Les patrons de la Net économie seraient les nouveaux anges gardiens du salariat ?

Anges ou démons, commencent à s'interroger les premiers concernés ? D'abord tout le monde a bien compris que ces patrons, soucieux du bien-être de leurs forces de travail, sont avant tout obnubilés par les résultats de leur entreprise. Or, un salarié comblé au bureau y restera plus longtemps, sera plus productif, donc plus rentable. Cette générosité bien calculée devient parfois infernale pour le salarié. Car dans ces entreprises converties aux vacances illimitées, nul ne songe sérieusement à s'absenter du bureau. Trop décalé par rapport à la culture de l'entreprise. La crainte de la concurrence fait aussi partie du non-dit qui cloue ces talents à leur bureau repeint en cage dorée. Et puis dans cet univers sans règles, déposer des jours de congé « parce qu'on y a droit » est un argument qui ne peut même plus avoir cours.

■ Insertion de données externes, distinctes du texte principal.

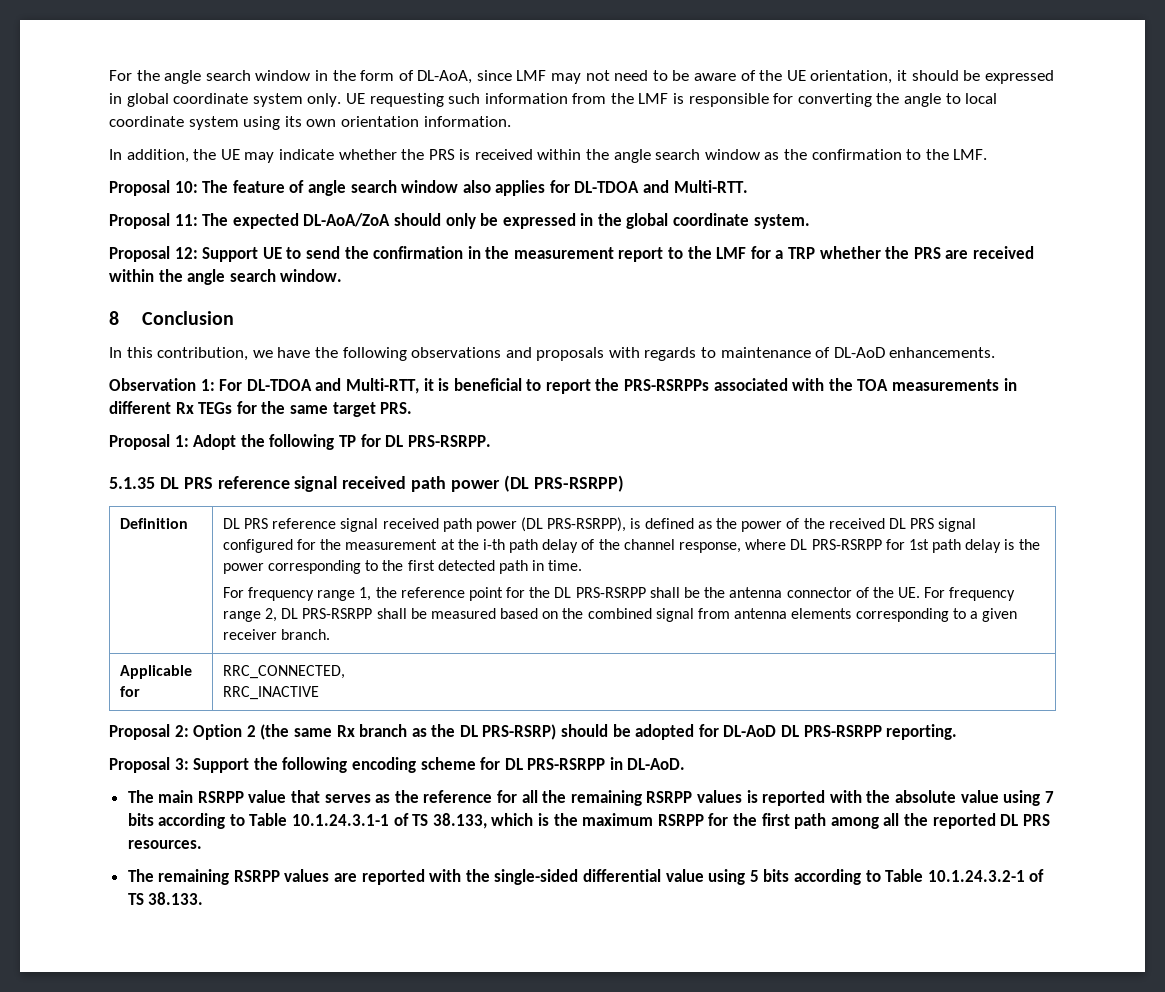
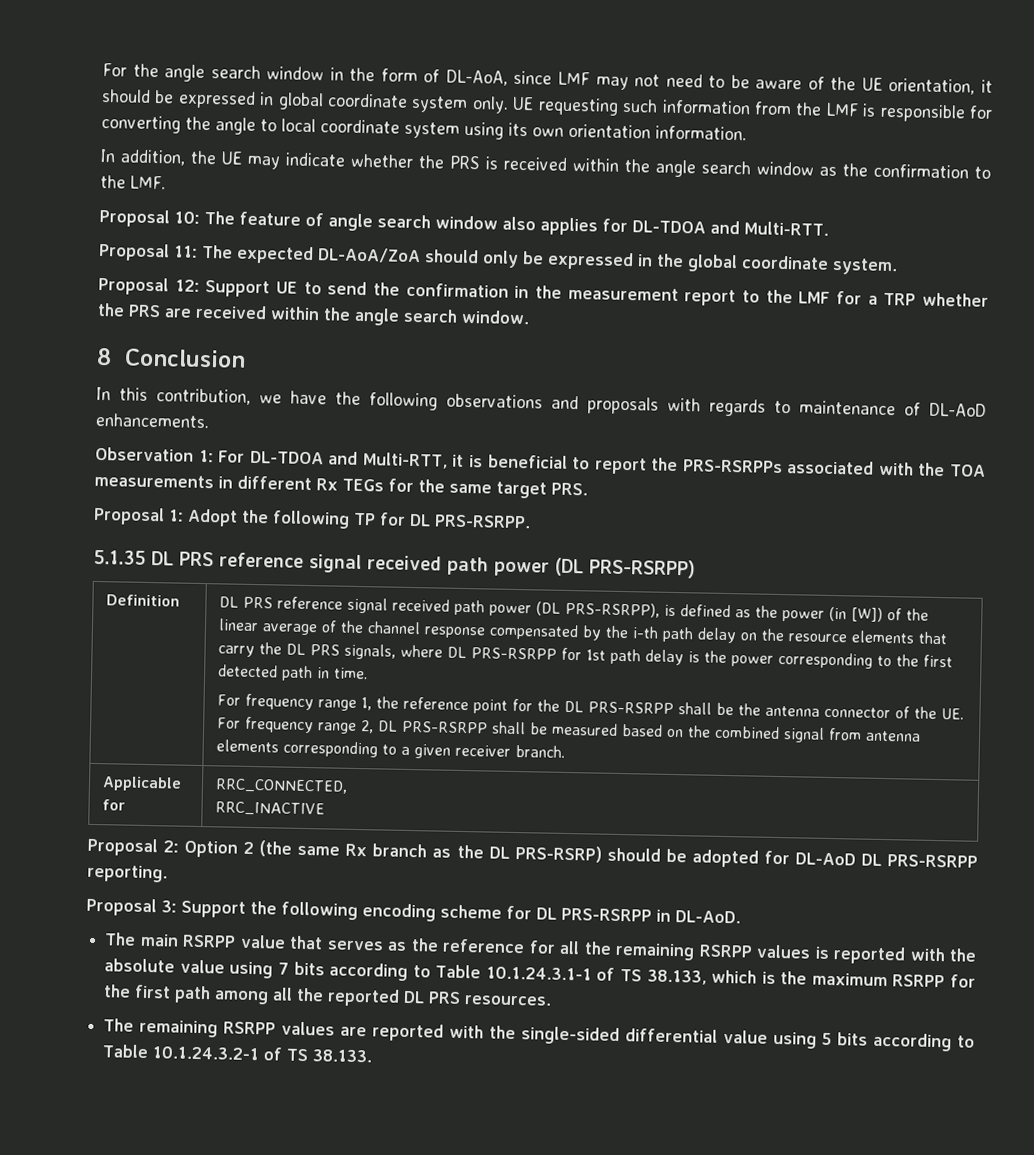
[786,518,977,532] [222,539,741,553] of the received DL PRS signal configured for the measurement at the i-th path delay of the channel response, -> [828,606,929,622] [217,618,948,645] [217,642,396,660] (in [W]) of the linear average of the channel response compensated by the i-th path delay on the resource elements that carry the DL PRS signals,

Malgré ces contraintes insidieuses, cette kyrielle d'avantages offerts a de quoi attirer les salariés

Or, il ne s'applique qu'à un carré assez restreint d'happy few très recherchés par les employeurs. Essentiellement des ingénieurs et des créatifs du web. Quant à la masse des salariés, non seulement ils ne sont pas invités au club de loisir auquel les entreprises tendent à s'assimiler mais l'essor du numérique pourrait même très vite les priver de leur job. Jaron Laniers, un geek de plus en plus suspicieux sur le développement des nouvelles technologies, s'interroge sur la destruction d'emplois qu'elles génèrent. Son exemple favori : la comparaison entre Kodak qui, au plus haut de la vague, comptait 13 000 salariés et instagram qui a démarré avec 13 talents : les deux entreprises offrent un service de masse, la consultation de photo, sous forme papier pour le premier, sous forme numérique pour le second. Sauf que le premier crée de l'emploi, et donc du pouvoir d'achat pour acheter ses produits tandis que l'autre en détruit. Le marché du travail 2.0 veut-il dire double salaire pour les élus, zéro emploi pour tous les autres ? C'est la crainte d'un nombre grandissant d'observateurs du Net.